Lundi dernier, je me trouvais par extraordinaire devant la télévision, plus précisément devant C dans l'air, une émission de France 5 (qui au passage ne devrait pas prendre de telles libertés avec la langue française), sur le thème « J'ai deux femmes et dix enfants ».

L'intitulé même de l'émission aurait dû me mettre la puce à l'oreille. Mais innocent que je suis des mœurs de la télévision, j'imaginais un débat posé, enfin, loin des arguments racoleurs sur les méchants immigrés qui viennent prendre le travail des français. Quelle ne fut donc pas ma surprise de voir un des invités, Yves-Marie Laulan, prétendre que les immigrés coûtaient chaque année à la France la bagatelle de 36 milliard d'euros.

D'entrée, ça sent le pipotage : toutes les études dont j'ai entendu parler pour l'instant suggéraient que le bilan de l'immigration était systématiquement positif pour le pays d'accueil, et ambigu pour le pays de départ. Comment a-t-il fait son compte ? Heureusement, un autre invité, Gérard-François Dumont lui demande des comptes. Et là, on sombre dans le ridicule. En effet, ces 36 milliard d'euros sont calculés comme la somme des cotisations sociales et impôts payés par les personnes d'origine immigrée, moins la somme des allocations sociales, du coût du maintient de l'ordre et des dépenses de scolarisation pour l'année.

Cela ressemble certes à une simple analyse comptable. C'est une machine idéologique qui vaudrait un zéro pointé à un étudiant de première année de licence d'économétrie. Je passe sur les deux impostures les plus flagrantes :

  • Supposer que la délinquance est le fait des seuls immigrés. Même s'il est vrai que la délinquance est proportionnellement plus importante chez les populations originaires d'Afrique (probablement aussi d'Asie, mais on en parle moins), cela ne signifie pas que la majorité des délinquants sont d'origine immigrée, et encore moins que cette délinquance n'existerait pas si ces personnes n'étaient pas en France.
  • Supposer qu'en l'absence d'immigration, les ZEP n'existeraient pas : c'est le même sophisme dont il s'agit, qui consiste à supposer qu'en supprimant par une expérience de pensée telle ou telle population, on supprime le problème.

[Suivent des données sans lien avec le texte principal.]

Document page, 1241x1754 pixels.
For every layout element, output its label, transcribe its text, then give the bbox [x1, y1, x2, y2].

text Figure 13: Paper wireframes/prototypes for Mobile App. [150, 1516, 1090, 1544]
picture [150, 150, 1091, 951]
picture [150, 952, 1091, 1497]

Mais là où on peut vraiment parler soir d'incompétence notoire, soit de mauvaise foi insigne, c'est quand on fait une analyse comptable pour une année donnée. Le seul moyen d'évaluer convenablement les conséquences de l'immigration sur un pays est de raisonner de manière dynamique. Il faut en effet prendre en compte les vingt à trente ans pendant lesquels la population immigrée était composée à 80% de jeunes actifs employés, payant beaucoup et recevant peu, ainsi que leur contribution, essentielle, à la croissance dans ces années. Pour être parfaitement équitable, il faudrait également prendre en compte la participation de ces populations à la croissance à venir, lorsque le vieillissement de la population « de souche » entraînera une pénurie de bras, déjà visible dans les métiers peu qualifiés (constatez l'appartenance ethnique de votre éboueur).

Prétendre donc qu'il faudrait renvoyer « chez eux » les personnes d'origine immigrée sur la foi d'un tel calcul revient à dire qu'il faudrait euthanasier les retraités, puisqu'ils coûtent bien plus à l'État (à bien différencier de la collectivité nationale) qu'ils ne rapportent.

En résumé, ce genre de bilan relève le plus souvent du calcul de coin de table, et quantifie plus les préjugés de son auteur qu'autre chose, les difficultés économétriques étant tout simplement insurmontables en l'état.